I started poking around with these functions -- they each do some things I like and have some limitations.
  • Cichini's version:
    • is based on plain old text-scraping, which is easy for me to understand.
    • has a nice loop for fetching multiple pages of results automatically.
    • has (to me) a silly output format -- her code automatically generates a word cloud, and can dump a csv file to disk if requested. It would be very easy and make more sense to break this up into separate functions: a scraper which returned a data frame and a wordcloud creator which accepted a data frame as input ...



  • Breyal's version:
    • is based on XPath, which seems more magical to me but is probably more robust in the long run
    • extracts numbers of citations
Neither of them does what I really want, which is to extract the full bibliographic information. However, when I looked more closely at what GS actually gives you, I got frustrated again. The full title is available, but the bibliographic information is only available in a severely truncated form; the author list and publication (source) title are both truncated if they are too long (!!: e.g. check out this search) Since the "save to [reference manager]" links are available on the page (e.g. this link to BibTeX information: see these instructions on setting a fake cookie), one could in principle go and visit them all, but ... this is where we run into trouble. Google Scholar's robots.txt file contains the line Disallow: /scholar, which according to the definition of the robot-exclusion protocol technically means that we're not allowed to use a script to visit links starting with http://scholar.google.ca/scholar.bib... as in the example above. Google Scholar does block IP addresses that do too many rapid queries (this is mentioned on the GS help page, and on the aforementioned Python scraper page). It would be easy to circumvent this by pausing appropriately between retrievals, but I'm not comfortable with writing general-purpose code to do that. So: Google Scholar offers a reduced amount of information on the page they return, and prohibits us from spidering the page to retrieve the full bibliographic information. Argh. As a side effect of this, I did take a quick look for existing bibliographic information-handling packages in R (with sos::findFn("bibliograph*")) and found:
  • CITAN: a Scopus-centric package that uses a SQLite backend and does heavy-duty bibliometric analysis (h-indices, etc.)

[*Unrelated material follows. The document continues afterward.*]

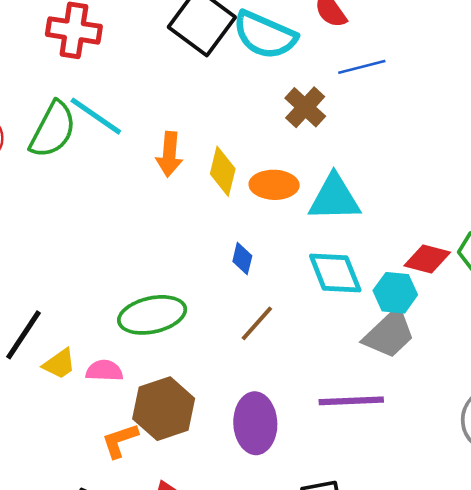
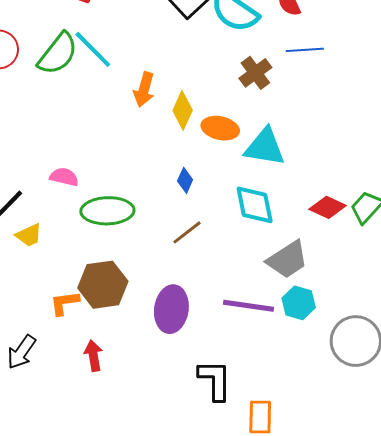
cyan hexagon: (395, 293) -> (299, 303), moved
pink semicircle: (104, 371) -> (64, 177), moved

  • RISmed is Pubmed-centric and defines a Reference class (seems sensible but geared pretty narrowly towards article-type references). It imports RIS format (a common tagged format used by ISI and others)
  • ris: a similar (?) package without the PubMed interface
  • bibtex: parses BibTeX files
  • RMendeley from the ROpenSci project
So: there's a little more infrastructure out there, but nothing (it seems) that will do what I want without breaking or bending rules.
  • ISI is big and evil and explicitly disallows scripted access.
  • PubMed doesn't cover ecology as well as I'd like.
  • I might be able to use Scopus but would prefer something Open (this is precisely why GS's cripplage annoys me so much).
  • Mendeley is nice, and perhaps has most of what I really want, but ideally I would prefer something with systematic coverage [my understanding is that the Mendeley databases would have everything that everyone has bothered to include in their personal databases ...]
  • I wonder if JSTOR would like to play ... ?
If anyone's feeling really bored, here are the features I'd like:
  • scrape or otherwise save information to a variety of useful fields (author, date, date, source title, title, keywords, abstract?
  • save/identify various types (e.g. article/book chapter etc.)
  • allow dump to CSV file
  • citation information would be cool -- e.g. to generate co-citation graphs --but might get big

I wonder if it's worth complaining to Google?